(Collected data)
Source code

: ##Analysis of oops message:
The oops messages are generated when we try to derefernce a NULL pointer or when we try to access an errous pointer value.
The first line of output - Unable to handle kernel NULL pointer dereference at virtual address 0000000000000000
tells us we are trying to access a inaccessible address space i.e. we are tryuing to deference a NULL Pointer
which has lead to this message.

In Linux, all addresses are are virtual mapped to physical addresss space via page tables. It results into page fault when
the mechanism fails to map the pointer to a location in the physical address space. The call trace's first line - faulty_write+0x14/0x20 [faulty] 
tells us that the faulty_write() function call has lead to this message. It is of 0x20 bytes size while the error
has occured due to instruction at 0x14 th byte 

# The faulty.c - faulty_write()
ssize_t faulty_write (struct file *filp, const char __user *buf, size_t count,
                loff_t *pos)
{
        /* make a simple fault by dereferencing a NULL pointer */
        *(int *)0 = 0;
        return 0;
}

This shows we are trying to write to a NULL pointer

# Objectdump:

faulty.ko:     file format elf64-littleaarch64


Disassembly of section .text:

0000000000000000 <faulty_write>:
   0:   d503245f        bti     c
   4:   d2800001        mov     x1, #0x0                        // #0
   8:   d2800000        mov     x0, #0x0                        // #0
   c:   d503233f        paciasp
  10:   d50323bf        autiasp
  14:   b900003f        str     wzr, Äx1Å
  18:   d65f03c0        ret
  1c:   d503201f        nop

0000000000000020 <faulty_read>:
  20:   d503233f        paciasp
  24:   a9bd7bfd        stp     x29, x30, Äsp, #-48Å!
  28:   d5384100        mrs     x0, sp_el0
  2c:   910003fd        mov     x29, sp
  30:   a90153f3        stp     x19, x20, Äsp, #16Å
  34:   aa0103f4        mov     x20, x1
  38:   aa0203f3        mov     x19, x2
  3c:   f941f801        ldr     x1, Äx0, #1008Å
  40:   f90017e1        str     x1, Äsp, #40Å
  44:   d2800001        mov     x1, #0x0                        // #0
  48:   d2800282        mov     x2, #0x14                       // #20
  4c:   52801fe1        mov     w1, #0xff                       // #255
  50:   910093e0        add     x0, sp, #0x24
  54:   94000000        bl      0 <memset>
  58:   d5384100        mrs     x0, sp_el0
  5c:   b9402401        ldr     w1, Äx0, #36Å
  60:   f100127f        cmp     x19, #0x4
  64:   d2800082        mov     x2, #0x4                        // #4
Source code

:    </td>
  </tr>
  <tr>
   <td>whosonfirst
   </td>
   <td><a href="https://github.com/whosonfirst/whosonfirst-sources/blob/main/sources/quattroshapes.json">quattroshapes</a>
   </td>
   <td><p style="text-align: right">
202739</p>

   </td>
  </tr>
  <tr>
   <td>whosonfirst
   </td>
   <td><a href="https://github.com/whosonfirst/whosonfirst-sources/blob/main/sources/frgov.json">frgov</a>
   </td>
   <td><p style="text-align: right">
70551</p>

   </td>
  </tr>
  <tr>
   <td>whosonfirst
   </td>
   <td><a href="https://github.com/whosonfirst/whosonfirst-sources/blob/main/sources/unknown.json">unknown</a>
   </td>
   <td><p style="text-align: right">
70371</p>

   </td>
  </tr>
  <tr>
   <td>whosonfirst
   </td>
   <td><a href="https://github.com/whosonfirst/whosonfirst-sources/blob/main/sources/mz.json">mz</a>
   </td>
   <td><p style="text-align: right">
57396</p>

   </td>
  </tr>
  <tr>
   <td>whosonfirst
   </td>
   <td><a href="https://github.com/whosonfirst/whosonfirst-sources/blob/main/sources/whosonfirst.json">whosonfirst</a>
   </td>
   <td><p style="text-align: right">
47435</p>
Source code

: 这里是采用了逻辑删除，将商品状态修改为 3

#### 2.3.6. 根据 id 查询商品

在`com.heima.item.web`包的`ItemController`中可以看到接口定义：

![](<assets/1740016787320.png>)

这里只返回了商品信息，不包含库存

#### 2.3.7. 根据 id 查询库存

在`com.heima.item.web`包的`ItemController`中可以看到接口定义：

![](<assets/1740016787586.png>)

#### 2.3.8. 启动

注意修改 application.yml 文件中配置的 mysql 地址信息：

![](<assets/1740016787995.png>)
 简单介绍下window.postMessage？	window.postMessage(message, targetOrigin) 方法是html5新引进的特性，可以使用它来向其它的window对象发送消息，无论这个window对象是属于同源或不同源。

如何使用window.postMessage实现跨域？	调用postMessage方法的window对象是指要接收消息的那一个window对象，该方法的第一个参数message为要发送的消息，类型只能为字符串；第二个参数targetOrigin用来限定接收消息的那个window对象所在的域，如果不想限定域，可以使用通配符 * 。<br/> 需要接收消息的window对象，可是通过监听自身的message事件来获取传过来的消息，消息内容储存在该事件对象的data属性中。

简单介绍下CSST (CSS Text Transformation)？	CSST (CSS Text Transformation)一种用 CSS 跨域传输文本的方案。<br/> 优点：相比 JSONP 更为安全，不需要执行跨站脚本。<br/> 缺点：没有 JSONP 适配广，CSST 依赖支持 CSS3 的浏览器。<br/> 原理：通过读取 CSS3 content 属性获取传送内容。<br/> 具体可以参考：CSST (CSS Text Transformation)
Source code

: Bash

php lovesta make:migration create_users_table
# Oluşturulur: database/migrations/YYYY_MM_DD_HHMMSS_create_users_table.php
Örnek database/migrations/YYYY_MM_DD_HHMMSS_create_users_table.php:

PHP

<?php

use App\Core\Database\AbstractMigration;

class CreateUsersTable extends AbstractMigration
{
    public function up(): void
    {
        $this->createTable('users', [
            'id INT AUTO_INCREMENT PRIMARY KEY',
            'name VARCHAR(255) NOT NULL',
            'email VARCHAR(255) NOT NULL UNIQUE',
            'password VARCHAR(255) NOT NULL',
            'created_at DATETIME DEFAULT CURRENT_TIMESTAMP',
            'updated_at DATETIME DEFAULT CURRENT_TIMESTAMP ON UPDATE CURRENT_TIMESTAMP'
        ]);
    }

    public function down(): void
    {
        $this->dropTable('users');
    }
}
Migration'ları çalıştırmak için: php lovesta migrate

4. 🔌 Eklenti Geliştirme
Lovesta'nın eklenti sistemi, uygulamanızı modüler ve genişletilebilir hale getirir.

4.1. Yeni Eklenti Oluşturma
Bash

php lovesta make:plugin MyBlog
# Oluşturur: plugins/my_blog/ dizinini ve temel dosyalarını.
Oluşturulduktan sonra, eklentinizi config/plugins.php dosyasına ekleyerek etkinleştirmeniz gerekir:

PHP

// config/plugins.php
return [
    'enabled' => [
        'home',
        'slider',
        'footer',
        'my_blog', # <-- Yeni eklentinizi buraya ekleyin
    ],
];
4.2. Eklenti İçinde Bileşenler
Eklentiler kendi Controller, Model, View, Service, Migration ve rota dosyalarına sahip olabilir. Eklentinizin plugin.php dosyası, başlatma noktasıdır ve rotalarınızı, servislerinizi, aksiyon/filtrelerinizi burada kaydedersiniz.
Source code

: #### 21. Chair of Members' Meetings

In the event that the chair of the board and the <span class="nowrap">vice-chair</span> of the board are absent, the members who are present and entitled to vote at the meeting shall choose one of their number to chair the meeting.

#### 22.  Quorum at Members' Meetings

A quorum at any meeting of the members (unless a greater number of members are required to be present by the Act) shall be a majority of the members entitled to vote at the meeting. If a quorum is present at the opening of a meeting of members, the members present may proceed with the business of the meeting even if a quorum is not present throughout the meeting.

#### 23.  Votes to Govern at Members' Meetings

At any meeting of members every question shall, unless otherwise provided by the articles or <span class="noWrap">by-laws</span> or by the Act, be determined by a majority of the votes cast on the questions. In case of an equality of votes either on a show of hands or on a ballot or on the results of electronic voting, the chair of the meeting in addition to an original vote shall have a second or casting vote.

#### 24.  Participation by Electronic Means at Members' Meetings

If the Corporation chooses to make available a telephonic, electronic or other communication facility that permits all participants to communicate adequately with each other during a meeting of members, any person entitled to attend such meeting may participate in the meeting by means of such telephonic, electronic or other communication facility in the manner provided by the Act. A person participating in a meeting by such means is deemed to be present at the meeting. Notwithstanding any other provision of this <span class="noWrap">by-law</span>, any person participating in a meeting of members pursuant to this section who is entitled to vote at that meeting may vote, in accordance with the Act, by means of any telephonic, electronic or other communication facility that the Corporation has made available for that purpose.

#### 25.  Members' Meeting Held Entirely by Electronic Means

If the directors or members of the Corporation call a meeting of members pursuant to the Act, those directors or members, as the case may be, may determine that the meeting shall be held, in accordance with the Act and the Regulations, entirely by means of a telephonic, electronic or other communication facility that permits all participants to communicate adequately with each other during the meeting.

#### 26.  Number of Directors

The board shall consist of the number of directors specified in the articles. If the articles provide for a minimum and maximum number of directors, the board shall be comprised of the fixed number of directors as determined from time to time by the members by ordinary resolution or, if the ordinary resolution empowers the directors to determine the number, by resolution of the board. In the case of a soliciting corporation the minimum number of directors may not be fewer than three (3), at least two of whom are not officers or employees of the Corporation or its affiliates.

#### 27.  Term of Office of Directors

# TO-DO ITEM
Look through the data and gather every line with the string "blob" in it.

# OUTPUT BELOW
   <td><a href="https://github.com/whosonfirst/whosonfirst-sources/blob/main/sources/quattroshapes.json">quattroshapes</a>
   <td><a href="https://github.com/whosonfirst/whosonfirst-sources/blob/main/sources/frgov.json">frgov</a>
   <td><a href="https://github.com/whosonfirst/whosonfirst-sources/blob/main/sources/unknown.json">unknown</a>
   <td><a href="https://github.com/whosonfirst/whosonfirst-sources/blob/main/sources/mz.json">mz</a>
   <td><a href="https://github.com/whosonfirst/whosonfirst-sources/blob/main/sources/whosonfirst.json">whosonfirst</a>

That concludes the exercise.